### DATA SUPPLIED

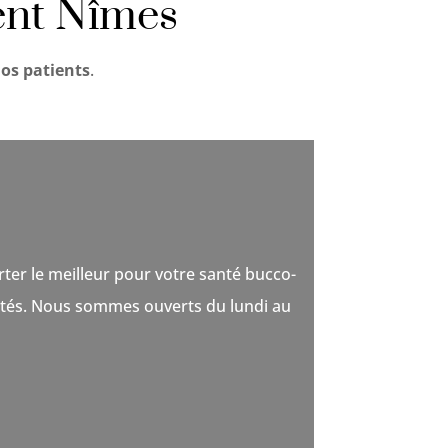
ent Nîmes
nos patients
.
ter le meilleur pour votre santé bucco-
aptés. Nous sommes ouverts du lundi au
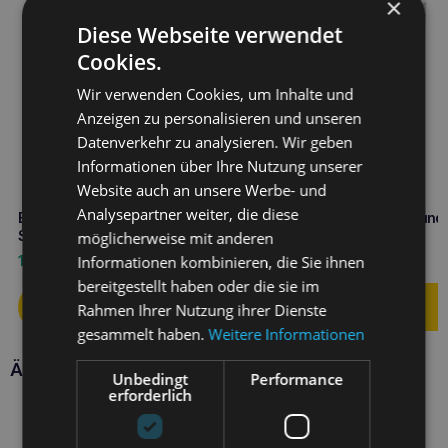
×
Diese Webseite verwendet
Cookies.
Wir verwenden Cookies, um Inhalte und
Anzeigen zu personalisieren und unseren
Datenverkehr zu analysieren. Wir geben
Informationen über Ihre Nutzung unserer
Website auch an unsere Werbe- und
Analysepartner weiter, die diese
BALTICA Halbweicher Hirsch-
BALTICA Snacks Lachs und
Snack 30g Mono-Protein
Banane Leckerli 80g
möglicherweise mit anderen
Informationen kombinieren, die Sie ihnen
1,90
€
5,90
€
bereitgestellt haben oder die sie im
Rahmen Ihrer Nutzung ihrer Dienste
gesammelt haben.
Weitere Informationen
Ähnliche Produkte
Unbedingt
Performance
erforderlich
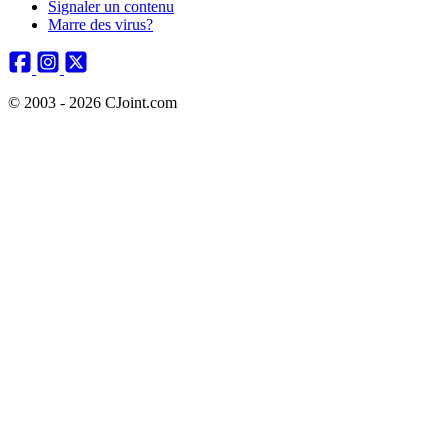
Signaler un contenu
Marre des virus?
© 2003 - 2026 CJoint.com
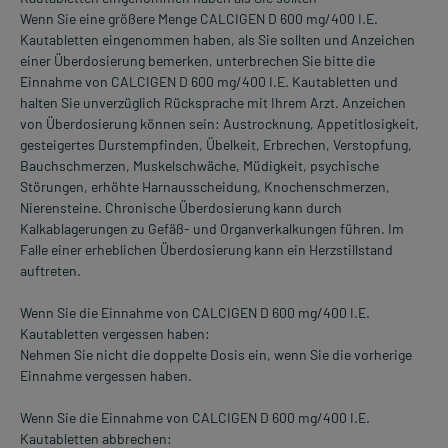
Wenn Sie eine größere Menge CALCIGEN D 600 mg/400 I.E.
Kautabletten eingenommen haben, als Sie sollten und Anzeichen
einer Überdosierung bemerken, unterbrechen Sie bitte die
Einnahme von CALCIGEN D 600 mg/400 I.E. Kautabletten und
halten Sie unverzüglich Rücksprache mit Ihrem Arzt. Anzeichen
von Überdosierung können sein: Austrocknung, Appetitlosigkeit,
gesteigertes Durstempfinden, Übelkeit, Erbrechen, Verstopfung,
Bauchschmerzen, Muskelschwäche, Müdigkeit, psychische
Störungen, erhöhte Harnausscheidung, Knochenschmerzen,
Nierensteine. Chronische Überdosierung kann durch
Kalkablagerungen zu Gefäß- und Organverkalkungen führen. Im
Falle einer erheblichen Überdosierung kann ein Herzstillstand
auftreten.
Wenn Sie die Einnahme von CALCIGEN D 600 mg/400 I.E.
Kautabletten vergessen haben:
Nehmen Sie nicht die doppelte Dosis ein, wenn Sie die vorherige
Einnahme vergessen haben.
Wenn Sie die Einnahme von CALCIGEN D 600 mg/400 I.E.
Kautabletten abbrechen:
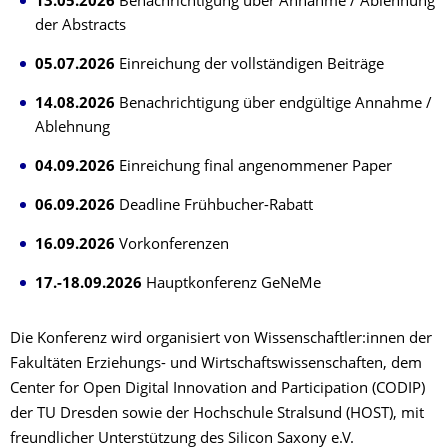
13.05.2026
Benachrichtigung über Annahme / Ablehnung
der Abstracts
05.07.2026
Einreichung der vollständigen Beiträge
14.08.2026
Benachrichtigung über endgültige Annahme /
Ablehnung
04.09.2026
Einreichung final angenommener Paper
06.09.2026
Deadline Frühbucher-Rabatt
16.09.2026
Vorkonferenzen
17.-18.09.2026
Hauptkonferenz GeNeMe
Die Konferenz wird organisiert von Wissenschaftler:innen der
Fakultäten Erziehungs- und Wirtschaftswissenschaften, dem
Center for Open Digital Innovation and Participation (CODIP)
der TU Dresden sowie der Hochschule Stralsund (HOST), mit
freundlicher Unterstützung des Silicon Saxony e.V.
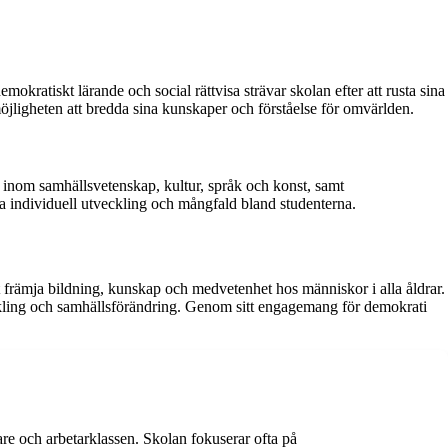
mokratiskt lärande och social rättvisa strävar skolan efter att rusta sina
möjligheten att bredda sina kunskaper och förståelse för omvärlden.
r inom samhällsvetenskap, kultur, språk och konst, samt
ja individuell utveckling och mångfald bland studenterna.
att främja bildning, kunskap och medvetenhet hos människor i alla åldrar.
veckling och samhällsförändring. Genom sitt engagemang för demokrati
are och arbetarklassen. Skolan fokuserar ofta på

######

*ABOUT THIS EXERCISE*. Locate the lines above that hold the word "Kautabletten". Show every one of them.

*SOLUTION FOR THIS PROBLEM*.
Kautabletten eingenommen haben, als Sie sollten und Anzeichen
Einnahme von CALCIGEN D 600 mg/400 I.E. Kautabletten und
Kautabletten vergessen haben:
Kautabletten abbrechen:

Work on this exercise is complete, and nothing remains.